Nvidia doubles down on open-source AI
AI
Leon Wilfan
Dec 17, 2025
02:00
Nvidia (NVDA) moved to expand its open source artificial intelligence efforts through an acquisition and a new model release.
The semiconductor company said Monday it acquired SchedMD, the main developer of the open source workload management system Slurm. Nvidia said Slurm will continue to operate as open source, vendor-neutral software focused on high-performance computing and AI.
Slurm was first released in 2002. SchedMD was founded in 2010 by Slurm developers Morris Jette and Danny Auble. Auble currently serves as the company’s chief executive officer.

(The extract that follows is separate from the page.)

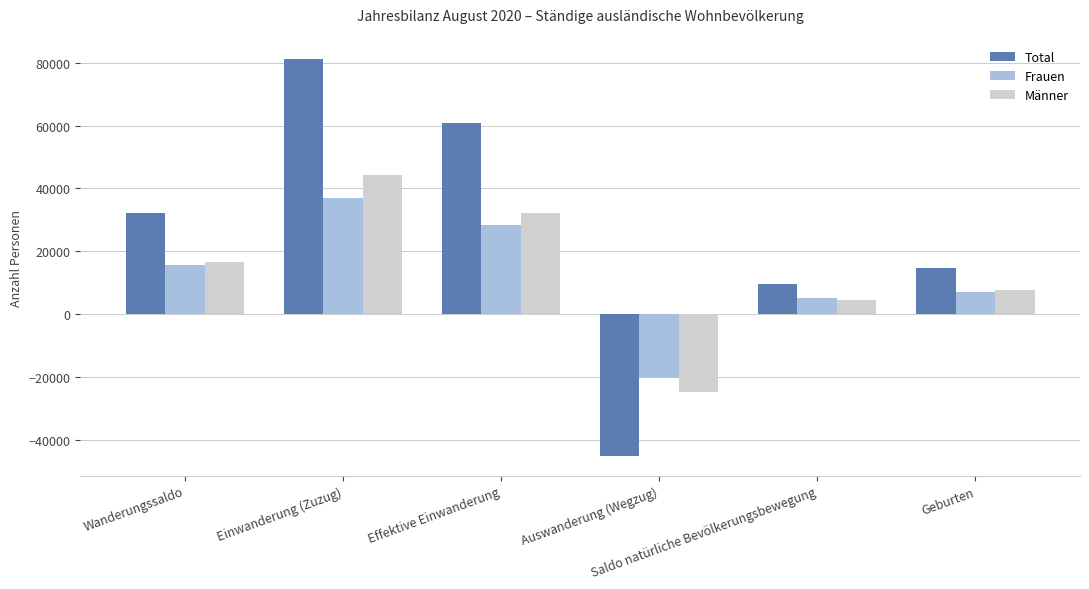

At which label does Frauen reach its minimum?

Auswanderung (Wegzug)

Financial terms of the deal were not disclosed. Nvidia declined to comment beyond details shared in a company blog post.
Nvidia said it has worked with SchedMD for more than a decade. The company described Slurm as critical infrastructure for generative AI systems. Nvidia said it plans to continue investing in the technology and expand its use across different computing environments.
Alongside the acquisition, Nvidia released a new family of open AI models. The company said the models, called Nvidia Nemotron 3, are designed to efficiently support the development of AI agents.

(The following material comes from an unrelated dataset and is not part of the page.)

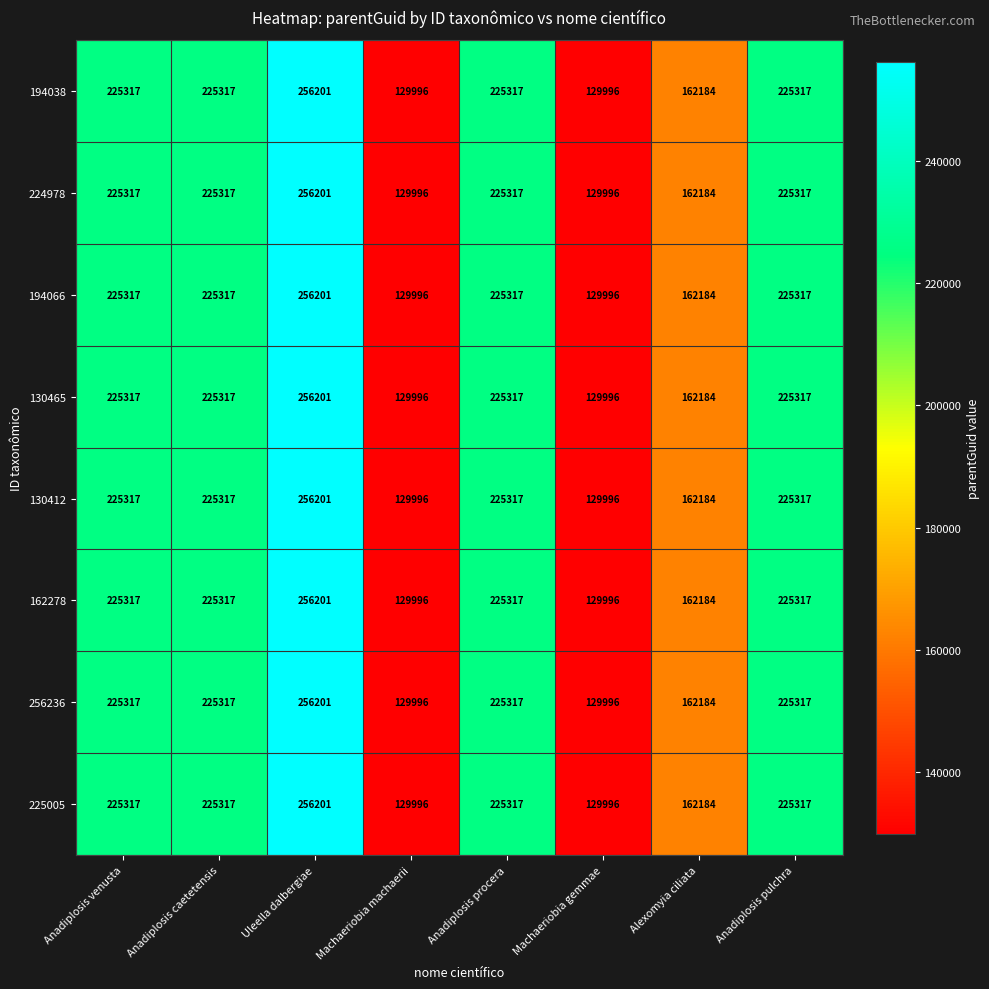

True or false: 162278 has a value of 129996 at Machaeriobia machaerii.

True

The Nemotron 3 family includes several models aimed at different workloads. Nemotron 3 Nano is intended for targeted tasks. Nemotron 3 Super is designed for multi-agent AI applications. Nemotron 3 Ultra is built to handle more complex tasks.
Jensen Huang, Nvidia’s founder and chief executive officer, said open innovation plays a central role in AI development. He said the Nemotron models are intended to provide developers with transparency and efficiency when building agent-based systems at scale.
The announcement follows other recent moves by Nvidia to expand its open source and open AI offerings. Last week, the company introduced an open reasoning vision language model called Alpamayo-R1. Nvidia said the model is focused on autonomous driving research.
Nvidia also said it added new workflows and guides related to its Cosmos world models. Those models are open source under a permissive license and are intended to support the development of physical AI systems.
The recent activity reflects Nvidia’s focus on physical AI as a growth area for its graphics processing units. The company is positioning itself as a supplier of AI hardware and software for robotics and self-driving vehicle developers.